● EXCERPT PROVIDED:
************

Ladies and gentlemen:

We’ve finally arrived — the end of your one and only sixth grade year, the end of my first year of teaching, and the next-to-last day that we have together. A few of you, I will be seeing over the summer and again next year when school starts back. But for many of you — perhaps most — this is the last chance I’ll ever have to really sit down with you and share my thoughts. Some of you — as we all know — are not interested in those thoughts, and so I’d like to take this moment to invite those people to leave. Not with anger, not with a consequence, but just because, in this last lecture, I’d rather only speak to those who really want to listen. So, leave if you’d like — leave in the middle, if I’m boring you — but bear this in mind — once you’ve left, you cannot come back and listen halfway.

As something of an unusual teacher, I’ve tried to give you things that go beyond formulas and chapter summaries, current events and lab reports. Those things are important — indeed, that content and those skills are the real reason you are here, and I don’t mean to sound like they aren’t worth learning.

But since you already had four excellent teachers covering the nuts-and-bolts of a sixth grade education, I tried to stretch a little, and touch on some ideas that most grownups don’t bother to talk about. Whether I succeeded or not is really up to you to decide, but I want to give it one last shot before you go.

************

● DATA SUPPLIED:
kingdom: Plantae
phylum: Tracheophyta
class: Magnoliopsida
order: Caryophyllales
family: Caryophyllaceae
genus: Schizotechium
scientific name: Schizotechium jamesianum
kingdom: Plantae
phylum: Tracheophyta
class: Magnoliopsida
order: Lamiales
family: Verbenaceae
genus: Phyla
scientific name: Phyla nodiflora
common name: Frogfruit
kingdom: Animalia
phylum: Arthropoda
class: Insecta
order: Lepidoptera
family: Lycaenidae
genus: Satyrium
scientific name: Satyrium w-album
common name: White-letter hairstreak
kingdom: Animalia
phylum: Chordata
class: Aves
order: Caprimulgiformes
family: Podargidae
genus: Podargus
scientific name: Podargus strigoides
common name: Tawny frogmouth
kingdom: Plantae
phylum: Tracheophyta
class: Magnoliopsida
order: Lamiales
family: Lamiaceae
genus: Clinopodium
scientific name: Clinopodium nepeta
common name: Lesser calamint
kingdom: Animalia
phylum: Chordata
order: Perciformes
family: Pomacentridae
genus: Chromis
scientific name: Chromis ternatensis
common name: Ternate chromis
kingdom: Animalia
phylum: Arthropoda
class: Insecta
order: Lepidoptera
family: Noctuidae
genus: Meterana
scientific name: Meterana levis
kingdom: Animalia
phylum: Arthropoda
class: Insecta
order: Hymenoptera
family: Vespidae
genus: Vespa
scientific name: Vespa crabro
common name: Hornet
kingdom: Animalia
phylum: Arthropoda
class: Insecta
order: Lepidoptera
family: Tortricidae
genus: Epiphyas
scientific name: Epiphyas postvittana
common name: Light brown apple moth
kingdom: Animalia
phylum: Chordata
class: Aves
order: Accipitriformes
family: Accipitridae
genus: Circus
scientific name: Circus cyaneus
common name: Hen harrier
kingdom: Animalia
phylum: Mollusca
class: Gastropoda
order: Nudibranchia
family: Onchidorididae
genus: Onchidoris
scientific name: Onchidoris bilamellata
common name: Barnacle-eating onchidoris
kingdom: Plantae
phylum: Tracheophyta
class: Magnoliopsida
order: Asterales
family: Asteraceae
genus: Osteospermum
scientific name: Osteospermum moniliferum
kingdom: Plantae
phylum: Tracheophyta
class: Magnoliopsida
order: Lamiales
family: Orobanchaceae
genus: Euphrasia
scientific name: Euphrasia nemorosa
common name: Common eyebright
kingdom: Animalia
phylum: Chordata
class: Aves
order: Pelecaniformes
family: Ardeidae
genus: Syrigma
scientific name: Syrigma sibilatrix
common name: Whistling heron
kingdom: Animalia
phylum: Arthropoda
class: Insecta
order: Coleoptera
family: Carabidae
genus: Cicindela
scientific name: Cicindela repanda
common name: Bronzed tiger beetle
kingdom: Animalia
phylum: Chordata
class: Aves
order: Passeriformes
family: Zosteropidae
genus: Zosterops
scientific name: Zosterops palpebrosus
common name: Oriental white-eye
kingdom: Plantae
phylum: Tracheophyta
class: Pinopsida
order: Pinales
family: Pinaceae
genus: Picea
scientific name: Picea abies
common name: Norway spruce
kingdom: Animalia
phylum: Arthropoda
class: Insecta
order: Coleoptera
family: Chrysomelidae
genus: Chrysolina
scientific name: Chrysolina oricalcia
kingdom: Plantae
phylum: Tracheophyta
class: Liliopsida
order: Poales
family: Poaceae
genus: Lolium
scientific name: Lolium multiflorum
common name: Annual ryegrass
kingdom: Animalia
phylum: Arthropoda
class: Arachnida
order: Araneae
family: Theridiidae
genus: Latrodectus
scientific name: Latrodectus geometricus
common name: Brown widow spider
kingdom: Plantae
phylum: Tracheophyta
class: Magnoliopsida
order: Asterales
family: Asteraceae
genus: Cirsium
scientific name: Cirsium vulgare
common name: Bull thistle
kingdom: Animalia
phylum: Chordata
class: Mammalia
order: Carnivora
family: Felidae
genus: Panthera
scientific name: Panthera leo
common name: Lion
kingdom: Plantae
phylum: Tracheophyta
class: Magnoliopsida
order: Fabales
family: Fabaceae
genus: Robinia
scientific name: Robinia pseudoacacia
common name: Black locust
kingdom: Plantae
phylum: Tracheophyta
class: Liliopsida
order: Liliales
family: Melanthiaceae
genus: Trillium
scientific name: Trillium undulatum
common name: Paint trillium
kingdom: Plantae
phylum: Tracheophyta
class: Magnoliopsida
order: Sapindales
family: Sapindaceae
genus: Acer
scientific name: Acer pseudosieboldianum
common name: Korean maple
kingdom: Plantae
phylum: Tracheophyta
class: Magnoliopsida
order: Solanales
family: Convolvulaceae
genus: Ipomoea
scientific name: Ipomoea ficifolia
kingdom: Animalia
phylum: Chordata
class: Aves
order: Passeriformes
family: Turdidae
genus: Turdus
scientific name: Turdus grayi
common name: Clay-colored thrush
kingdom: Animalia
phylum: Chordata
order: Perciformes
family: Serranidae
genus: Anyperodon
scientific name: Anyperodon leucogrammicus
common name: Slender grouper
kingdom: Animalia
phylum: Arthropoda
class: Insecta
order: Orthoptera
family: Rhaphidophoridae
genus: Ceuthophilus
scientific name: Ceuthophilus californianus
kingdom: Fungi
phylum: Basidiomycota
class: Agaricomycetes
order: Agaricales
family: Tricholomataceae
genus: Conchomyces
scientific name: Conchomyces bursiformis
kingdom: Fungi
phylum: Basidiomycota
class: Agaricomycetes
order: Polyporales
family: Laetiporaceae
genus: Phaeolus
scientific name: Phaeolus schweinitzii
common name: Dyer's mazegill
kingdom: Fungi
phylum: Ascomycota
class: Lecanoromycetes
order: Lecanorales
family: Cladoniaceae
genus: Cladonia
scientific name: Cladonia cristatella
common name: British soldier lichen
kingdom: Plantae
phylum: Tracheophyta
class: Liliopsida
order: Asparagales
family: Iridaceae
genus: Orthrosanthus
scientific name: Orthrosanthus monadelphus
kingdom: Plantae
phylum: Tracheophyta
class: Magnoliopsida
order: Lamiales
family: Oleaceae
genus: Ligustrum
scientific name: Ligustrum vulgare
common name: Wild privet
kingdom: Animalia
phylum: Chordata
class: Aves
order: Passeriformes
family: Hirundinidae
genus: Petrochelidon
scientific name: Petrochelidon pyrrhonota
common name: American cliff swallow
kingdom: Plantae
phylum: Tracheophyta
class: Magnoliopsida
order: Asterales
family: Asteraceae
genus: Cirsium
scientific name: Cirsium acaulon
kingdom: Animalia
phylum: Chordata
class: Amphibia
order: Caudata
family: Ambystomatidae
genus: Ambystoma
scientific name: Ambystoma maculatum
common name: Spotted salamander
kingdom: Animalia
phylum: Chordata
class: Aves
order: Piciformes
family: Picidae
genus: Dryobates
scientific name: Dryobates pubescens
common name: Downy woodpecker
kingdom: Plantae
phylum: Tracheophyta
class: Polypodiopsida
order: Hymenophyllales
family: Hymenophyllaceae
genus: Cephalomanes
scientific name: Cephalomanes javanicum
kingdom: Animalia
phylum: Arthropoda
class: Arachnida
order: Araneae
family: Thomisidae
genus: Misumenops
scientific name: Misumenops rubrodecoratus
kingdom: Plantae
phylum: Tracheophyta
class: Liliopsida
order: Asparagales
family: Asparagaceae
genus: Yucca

************

● WHAT THIS TASK INVOLVES: Carry on the teacher's end-of-year farewell lecture to the sixth graders, starting after its last sentence.

● OUTPUT OF THE TASK:
One hundred years ago — at the beginning of the modern age — none of you would have ever ridden in a car or eaten from a refrigerator. Most of you would have expected to live to about the age of 60, although almost all of you would have lost a brother, sister, or friend to tuberculosis or influenza or smallpox, and certainly at least one of us who’s here in the room today wouldn’t be here alive. Probably none of you would have been headed to college, and you would instead have looked forward to an average salary of around $750 a year — that’s $16,000 in today’s money — in jobs like textiles, farming, mining, or manufacturing.

One thousand years ago — near the end of the middle ages — perhaps half of you wouldn’t have survived this long. None of those remaining would be able to read, most of you would have a single set of clothes, and each of you would go to sleep at night in a hut made of earth or rough wood that you shared with your whole extended family, after a long day of unpaid labor in fields whose food you weren’t allowed to eat. Odds are, you would never even have seen a coin made of gold or silver, only copper and tin pennies.

And ten thousand years ago — at the beginning of human history — even the hut would have been iffy. You would have been born into a world without medicine, without science, and with only the barest beginnings of government, a dangerous place where your intelligence was your only ally against the strength and fury of all nature.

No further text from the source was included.